Irgendwie war ich hier doch fehl am Platz. Warum war ich auf der Verliererbank? Ich hatte nichts verloren, ich hatte immer noch alles was ich wollte, alle Träume, einfach alles.
Nach wenigen Minuten stürmte Edgar in die Wartehalle, allerdings nicht so wie ein flüchtender, enttäuschter Versager. Nein, wie jemand, der gerade Mitglied einer Band geworden war, die höchstwahrscheinlich demnächst die Charts erobern würde. Hatte er es etwa geschafft? Oder tat er nur so? Er konnte gut aus einer Niederlage den Hauptpreis machen.
"Ich komm' in die Band!" - Nein das war nicht gespielt, man konnte es an seiner Stimme erkennen. außerdem schimmerten seine Augen vor Glück, jeden Moment würde eine kleine Träne sein Auge verlassen und über seinen linken Wangenknochen laufen.
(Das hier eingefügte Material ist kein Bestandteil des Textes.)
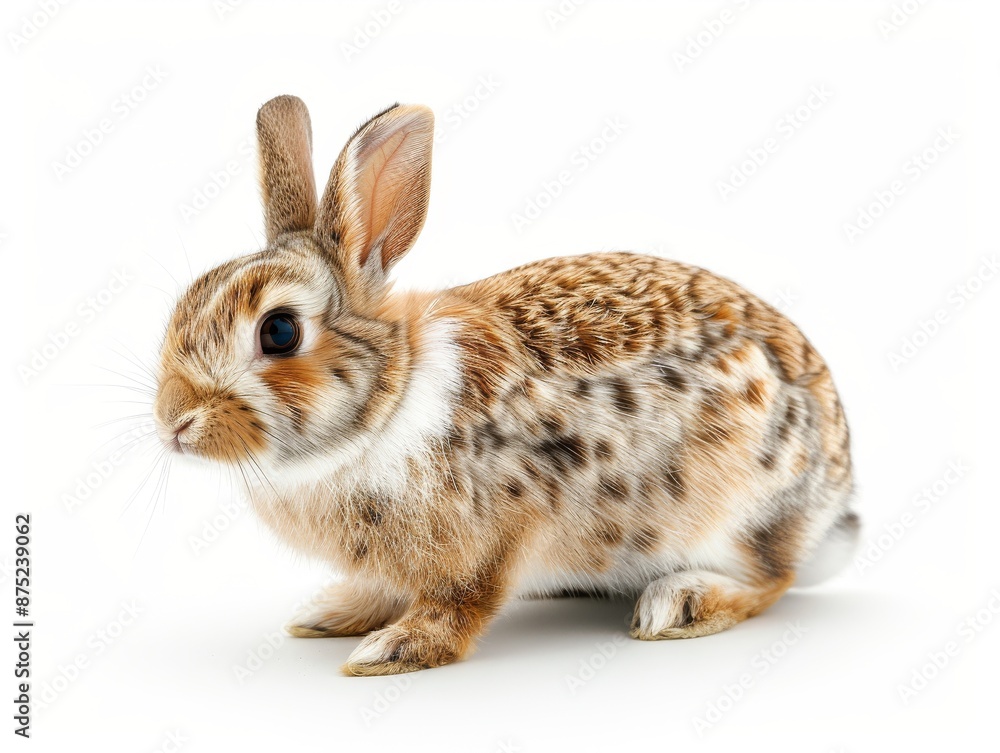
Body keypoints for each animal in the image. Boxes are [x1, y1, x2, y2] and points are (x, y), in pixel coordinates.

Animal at [153, 95, 858, 676]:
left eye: (279, 332)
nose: (174, 423)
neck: (385, 404)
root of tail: (834, 497)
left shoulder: (490, 539)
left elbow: (462, 602)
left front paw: (393, 650)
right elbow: (381, 588)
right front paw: (330, 615)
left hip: (738, 508)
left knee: (772, 576)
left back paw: (681, 603)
Dann liefen noch mehr Tränen, allerdings nicht bei Edgar sondern bei den Mädchen. Ihre Gefühle spielten verrückt und sie wurden vollkommen hysterisch. Sie himmelten ihn nun an und waren wahrscheinlich für immer seine Fans und er hätte jede von ihnen haben könne. Auch Mira. Sie waren nun alle Kletten und hingen an ihm wie an einem wolligen Pullover. Aber warum sie? Es hatte sich doch nichts verändert, Edgar war immer noch derselbe. Mira und ich hatten uns in letzter Zeit immer weiter angenähert, wir waren schon fast zusammen und nun war sie so weit weg. Ich verließ die Halle, ich hatte hier nichts mehr zu suchen. Langsam trottete ich nach Hause, ich war niedergeschlagen. All das hätte ich auch haben können und noch viel mehr. Ich kam an der "Feuerstein" vorbei, einer alten gemütlichen Kneipe vorbei, kurz war mir danach hineinzugehen um mir das alles schön zu trinken, aber mir war nicht danach. Stattdessen schlenderte ich weiter und sah auch kurz darauf meine Haustür, wobei Haustür zuviel gesagt ist, es war eine Tür, die über ein Treppenhaus zu meiner Wohnung führte. Neben der Tür war ein kleiner Zeitungskiosk und ich schaute noch kurz auf die Titelseite der Bildzeitung, die dort auslag. Sie machte mich ausnahmsweise etwas glücklicher, denn ich so dort einen Grund, der mir sagte, dass ich die richtige Entscheidung getroffen hatte. Mit einer weit aus fröhlicheren Miene steckte ich den Schlüssel ins Schloss. Ich öffnete gerade die Tür als ich eine vertraute Stimme hinter mir hörte. "Warum bist du denn so schnell weggelaufen?", es war Mira. Es war schön sie wieder zu riechen anstatt sie zu beobachten. "Ich war dort einfach fehl am Platz." - "Nein das warst du nicht. Ich habe dich gesucht nachdem ich Eddie gratuliert habe." Ich spürte, dass es ihr Ernst war, es interessierte mich auch nicht warum sie Edgar plötzlich Eddie nannte. Sein zukünftiger Manager fand es wäre ein passender Name für einen Popstar wie ich später erführ, durch das Fernsehen. Ich ging mit Mira nach oben in meine Wohnung, ich hatte mir ein falsches Bild von ihr gemacht, sie war nicht wie die anderen Mädchen dort. In dem Augenblick wusste ich schon, dass sie nun zu mir gehört. Ich hatte eine feste Freundin gewonnen und einen guten Freund verloren.